The Mexican tradition of celebrating the lives of loved ones who have died comes to Cal Poly Pomona this week.
The César E. Chávez Center for Higher Education, in collaboration with the Ethnic & Women’s Studies Department, will host the 20th annual Día de los Muertos event Friday, Nov. 7.
The event will feature 25 multicultural altars, as well as a performance by Chicano Batman, a Los Angeles-based indie band that combines various Latin-style forms of music with soul and socially conscious lyrics.
Aztec dancers will kick off the festivities at 5 p.m. Ballet Folklorico, Japanese Taiko drummers, and spoken-word artists also will perform.
“It’s really about celebrating life and knowing death is not scary, but a part of living,” says Lorena Márquez, the Chávez Center coordinator. “Celebrating death is also celebrating life.”
Día de los Muertos, or Day of the Dead, is celebrated across Latin America, but originated in Mexico. The holiday is a combination of Aztec ritual and Catholicism that Spanish conquistadors brought to the region, according to nationalgeographic.com.
On Día de los Muertos, the dead are honored with celebrations, festivals, and parties meant to be lively and upbeat.
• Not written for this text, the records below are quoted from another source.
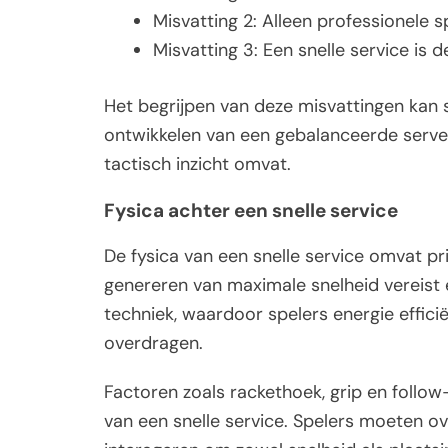
Misvatting 2: Alleen professionele s
Misvatting 3: Een snelle service is 
Het begrijpen van deze misvattingen kan 
ontwikkelen van een gebalanceerde server
tactisch inzicht omvat.
Fysica achter een snelle service
De fysica van een snelle service omvat pri
genereren van maximale snelheid vereist
techniek, waardoor spelers energie effici
overdragen.
Factoren zoals rackethoek, grip en follow-
van een snelle service. Spelers moeten 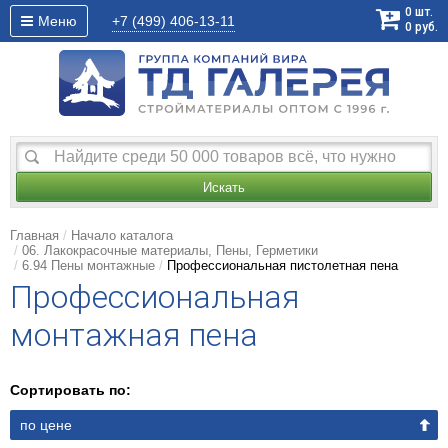
0
шт.
Меню
+7 (499)
406-13-11
0
руб.
Искать
Главная
Начало каталога
06. Лакокрасочные материалы, Пены, Герметики
6.94 Пены монтажные
Профессиональная пистолетная пена
Профессиональная
монтажная пена
Сортировать по:
по цене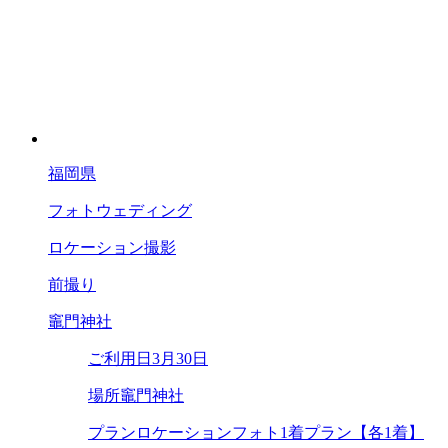
福岡県
フォトウェディング
ロケーション撮影
前撮り
竈門神社
ご利用日
3月30日
場所
竈門神社
プラン
ロケーションフォト1着プラン【各1着】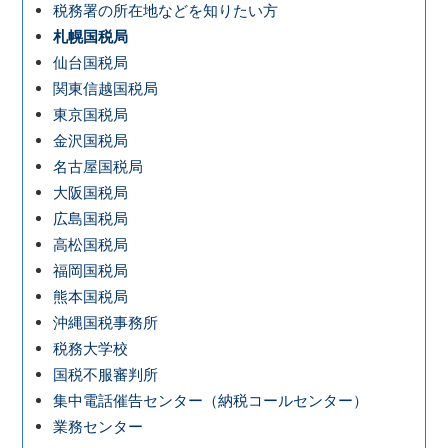
税務署の所在地などを知りたい方
札幌国税局
仙台国税局
関東信越国税局
東京国税局
金沢国税局
名古屋国税局
大阪国税局
広島国税局
高松国税局
福岡国税局
熊本国税局
沖縄国税事務所
税務大学校
国税不服審判所
集中電話催告センター（納税コールセンター）
業務センター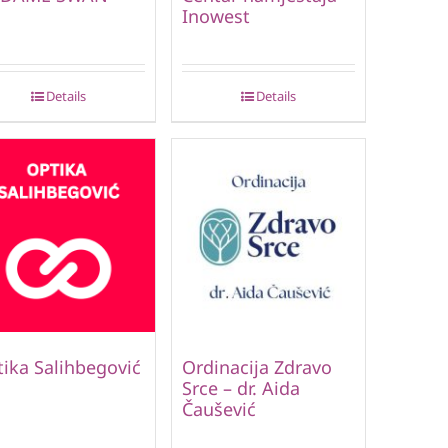
Inowest
Details
Details
ika Salihbegović
Ordinacija Zdravo
Srce – dr. Aida
Čaušević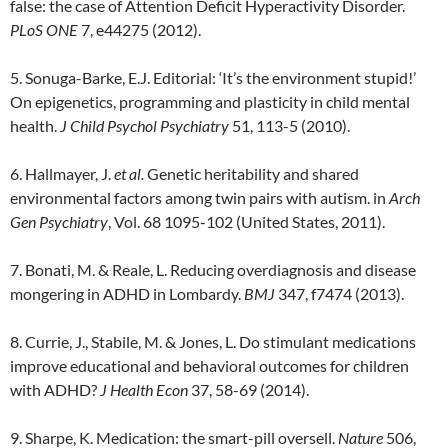
false: the case of Attention Deficit Hyperactivity Disorder.
PLoS ONE
7, e44275 (2012).
5. Sonuga-Barke, E.J. Editorial: ‘It’s the environment stupid!’
On epigenetics, programming and plasticity in child mental
health.
J Child Psychol Psychiatry
51, 113-5 (2010).
6. Hallmayer, J.
et al.
Genetic heritability and shared
environmental factors among twin pairs with autism. in
Arch
Gen Psychiatry
, Vol. 68 1095-102 (United States, 2011).
7. Bonati, M. & Reale, L. Reducing overdiagnosis and disease
mongering in ADHD in Lombardy.
BMJ
347, f7474 (2013).
8. Currie, J., Stabile, M. & Jones, L. Do stimulant medications
improve educational and behavioral outcomes for children
with ADHD?
J Health Econ
37, 58-69 (2014).
9. Sharpe, K. Medication: the smart-pill oversell.
Nature
506,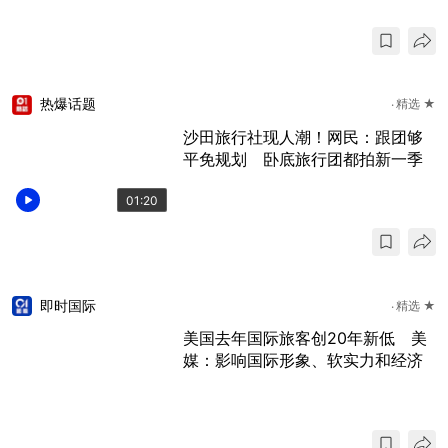
热爆话题
精选 ★
沙田旅行社现人潮！网民：跟团够
平免规划 卧底旅行团都拍新一季
01:20
即时国际
精选 ★
美国去年国际旅客创20年新低 美
媒：影响国际形象、软实力和经济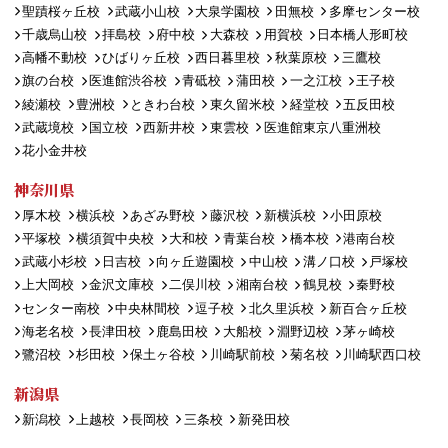
聖蹟桜ヶ丘校
武蔵小山校
大泉学園校
田無校
多摩センター校
千歳烏山校
拝島校
府中校
大森校
用賀校
日本橋人形町校
高幡不動校
ひばりヶ丘校
西日暮里校
秋葉原校
三鷹校
旗の台校
医進館渋谷校
青砥校
蒲田校
一之江校
王子校
綾瀬校
豊洲校
ときわ台校
東久留米校
経堂校
五反田校
武蔵境校
国立校
西新井校
東雲校
医進館東京八重洲校
花小金井校
神奈川県
厚木校
横浜校
あざみ野校
藤沢校
新横浜校
小田原校
平塚校
横須賀中央校
大和校
青葉台校
橋本校
港南台校
武蔵小杉校
日吉校
向ヶ丘遊園校
中山校
溝ノ口校
戸塚校
上大岡校
金沢文庫校
二俣川校
湘南台校
鶴見校
秦野校
センター南校
中央林間校
逗子校
北久里浜校
新百合ヶ丘校
海老名校
長津田校
鹿島田校
大船校
淵野辺校
茅ヶ崎校
鷺沼校
杉田校
保土ヶ谷校
川崎駅前校
菊名校
川崎駅西口校
新潟県
新潟校
上越校
長岡校
三条校
新発田校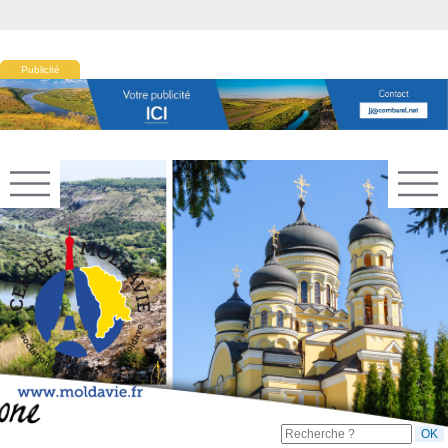
Publicité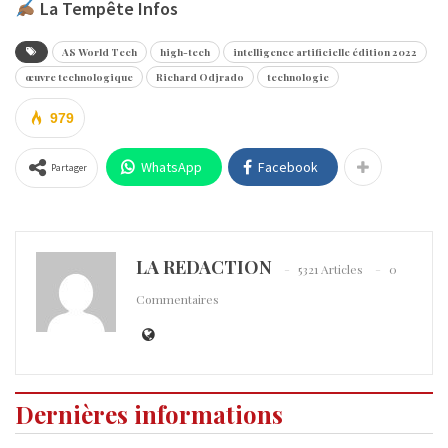
La Tempête Infos
AS World Tech
high-tech
intelligence artificielle édition 2022
œuvre technologique
Richard Odjrado
technologie
979
WhatsApp
Facebook
Partager
LA REDACTION
5321 Articles
0
Commentaires
Dernières informations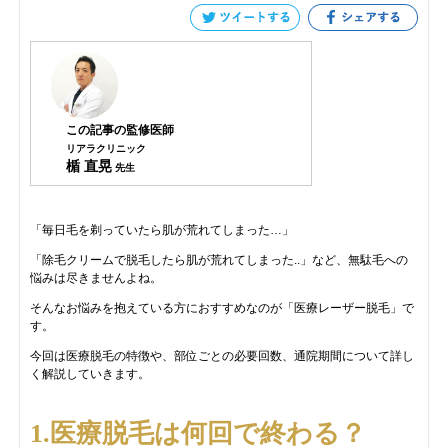
この記事の監修医師
リアラクリニック
楯 直晃
先生
「毎日毛を剃っていたら肌が荒れてしまった…」
「除毛クリームで脱毛したら肌が荒れてしまった..」など、無駄毛への
悩みは尽きませんよね。
そんなお悩みを抱えている方におすすめなのが「医療レーザー脱毛」で
す。
今回は医療脱毛の特徴や、部位ごとの必要回数、通院期間について詳し
く解説していきます。
1.医療脱毛は何回で終わる？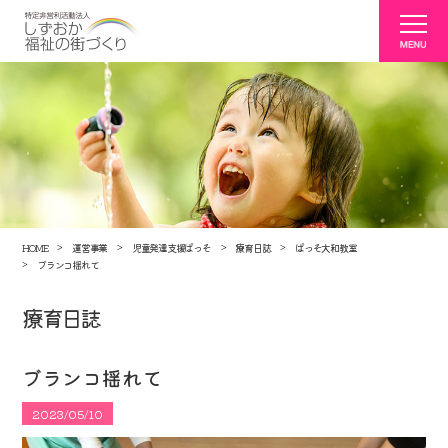
HOME
運営事業
児童発達支援ぱっそ
療育日誌
ぱっそ大和教室
ブランコ揺れて
療育日誌
ブランコ揺れて
2023/05/10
It is said that the day marks a time when the spirits of the dead come back to join in the festivities.
Márquez says families often will visit the graves of their loved ones to clean up, decorate the sites, and bring the deceased person’s favorite dishes.
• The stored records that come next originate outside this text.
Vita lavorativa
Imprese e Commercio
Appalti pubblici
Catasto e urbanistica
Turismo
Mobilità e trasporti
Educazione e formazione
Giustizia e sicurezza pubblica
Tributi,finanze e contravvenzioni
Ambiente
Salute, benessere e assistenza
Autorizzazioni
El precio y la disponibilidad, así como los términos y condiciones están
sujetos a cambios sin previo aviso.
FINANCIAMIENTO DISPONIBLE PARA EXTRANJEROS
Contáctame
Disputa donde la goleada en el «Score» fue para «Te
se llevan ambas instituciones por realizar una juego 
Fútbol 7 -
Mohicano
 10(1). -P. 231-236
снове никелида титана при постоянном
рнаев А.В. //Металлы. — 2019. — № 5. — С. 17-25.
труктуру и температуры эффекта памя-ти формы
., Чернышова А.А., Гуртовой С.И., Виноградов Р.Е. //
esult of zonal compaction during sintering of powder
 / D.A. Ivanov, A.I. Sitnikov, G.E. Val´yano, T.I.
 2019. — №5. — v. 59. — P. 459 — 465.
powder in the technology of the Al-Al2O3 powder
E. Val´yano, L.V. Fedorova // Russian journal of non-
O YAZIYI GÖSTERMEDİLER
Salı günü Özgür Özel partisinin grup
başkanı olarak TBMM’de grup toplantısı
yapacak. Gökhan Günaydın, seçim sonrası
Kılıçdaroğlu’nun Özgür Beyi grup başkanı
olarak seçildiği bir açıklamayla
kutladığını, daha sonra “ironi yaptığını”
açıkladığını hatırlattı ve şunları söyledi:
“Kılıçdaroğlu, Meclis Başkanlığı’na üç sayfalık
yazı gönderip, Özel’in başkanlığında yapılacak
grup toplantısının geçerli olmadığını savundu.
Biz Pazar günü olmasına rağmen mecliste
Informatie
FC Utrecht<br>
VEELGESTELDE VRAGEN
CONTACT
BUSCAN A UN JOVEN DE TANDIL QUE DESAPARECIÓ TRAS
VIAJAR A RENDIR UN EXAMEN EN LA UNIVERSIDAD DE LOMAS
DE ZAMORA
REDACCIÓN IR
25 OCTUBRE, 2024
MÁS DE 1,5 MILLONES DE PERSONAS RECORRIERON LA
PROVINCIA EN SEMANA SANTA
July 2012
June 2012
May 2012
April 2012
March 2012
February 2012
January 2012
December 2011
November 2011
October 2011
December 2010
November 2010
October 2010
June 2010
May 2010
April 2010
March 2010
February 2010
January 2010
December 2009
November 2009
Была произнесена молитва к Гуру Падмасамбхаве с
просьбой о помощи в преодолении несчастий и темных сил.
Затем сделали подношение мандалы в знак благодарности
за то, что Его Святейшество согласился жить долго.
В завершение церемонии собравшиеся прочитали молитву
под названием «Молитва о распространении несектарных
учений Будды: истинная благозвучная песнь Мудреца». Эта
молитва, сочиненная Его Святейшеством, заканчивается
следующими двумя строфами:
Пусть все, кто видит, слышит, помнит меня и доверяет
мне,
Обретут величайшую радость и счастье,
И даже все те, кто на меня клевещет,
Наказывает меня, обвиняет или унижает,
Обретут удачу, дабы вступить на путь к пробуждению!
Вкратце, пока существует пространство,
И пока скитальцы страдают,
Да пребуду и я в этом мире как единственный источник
One of the most noted symbols of the holiday are calaveras, or skulls, which are painted and shown as joyous.
Cal Poly Pomona’s event will include these skulls, as well as the marigolds and candles that are often seen as part of the holiday, Márquez says.
Free face painting will be offered from 1 to 4:30 p.m. at the Chavez Center and from 6 to 8 p.m. at the Bronco Commons.
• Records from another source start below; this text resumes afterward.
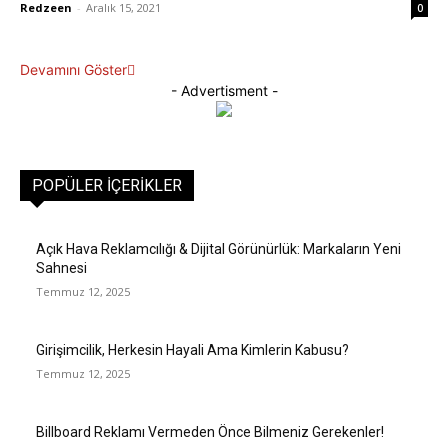
Redzeen
-
Aralık 15, 2021
0
Devamını Göster
- Advertisment -
POPÜLER İÇERIKLER
Açık Hava Reklamcılığı & Dijital Görünürlük: Markaların Yeni
Sahnesi
Temmuz 12, 2025
Girişimcilik, Herkesin Hayali Ama Kimlerin Kabusu?
Temmuz 12, 2025
Billboard Reklamı Vermeden Önce Bilmeniz Gerekenler!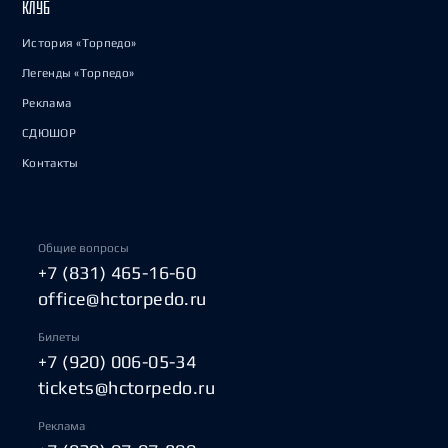
КЛУБ
История «Торпедо»
Легенды «Торпедо»
Реклама
СДЮШОР
Контакты
Общие вопросы
+7 (831) 465-16-60
office@hctorpedo.ru
Билеты
+7 (920) 006-05-34
tickets@hctorpedo.ru
Реклама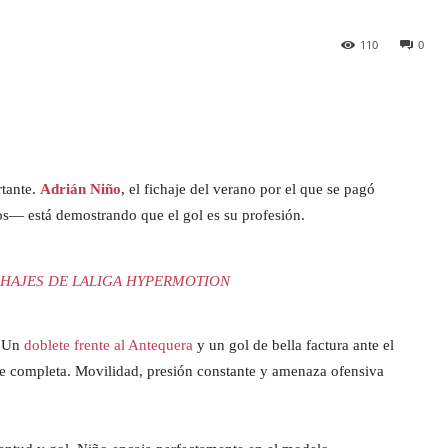
110
0
tante.
Adrián Niño
, el fichaje del verano por el que se pagó
os— está demostrando que el gol es su profesión.
HAJES DE LALIGA HYPERMOTION
. Un
doblete frente al Antequera
y un gol de bella factura ante el
ue completa. Movilidad, presión constante y amenaza ofensiva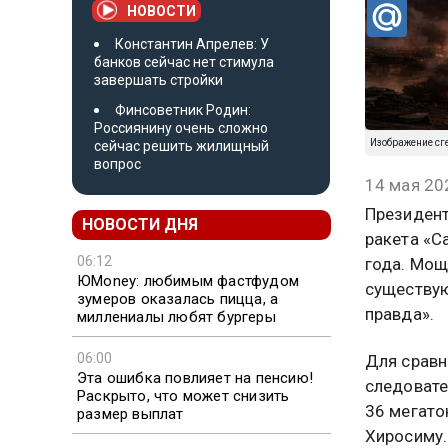
НОВОСТИ
Константин Апрелев: У
банков сейчас нет стимула
завершать стройки
Финсоветник Родин:
Россиянину очень сложно
Изображение сг
сейчас решить жилищный
вопрос
14 мая 20
Президент
НОВОСТИ ДНЯ
ракета «С
06:12
года. Мощ
ЮMoney: любимым фастфудом
существую
зумеров оказалась пицца, а
правда».
миллениалы любят бургеры
06:00
Для сравн
Эта ошибка повлияет на пенсию!
следовате
Раскрыто, что может снизить
36 мегато
размер выплат
Хиросиму.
The altars on display will be placed to remember loved ones, but also to highlight social issues of concern to the students who construct them, Márquez says.
All of these aspects are an important part of keeping cultural traditions alive, she adds.
“Traditions can sometimes get lost,” she says. “So for some, the first time they might be introduced to Día de los Muertos is through Cal Poly Pomona’s remembrance of it.”
The event has grown and evolved over the years.
At one time, the campus had six or seven altars and held the event at University Park. Now, there are 20 to 30 altars, up to 1,000 people attend, and the celebration is now in the Bronco Commons, Márquez says.
“Twenty years before us, students put in the time and the energy, and now they are coming back to the event,” she says. “They are bringing their families. The students of the past and present are really what make this event what it is.”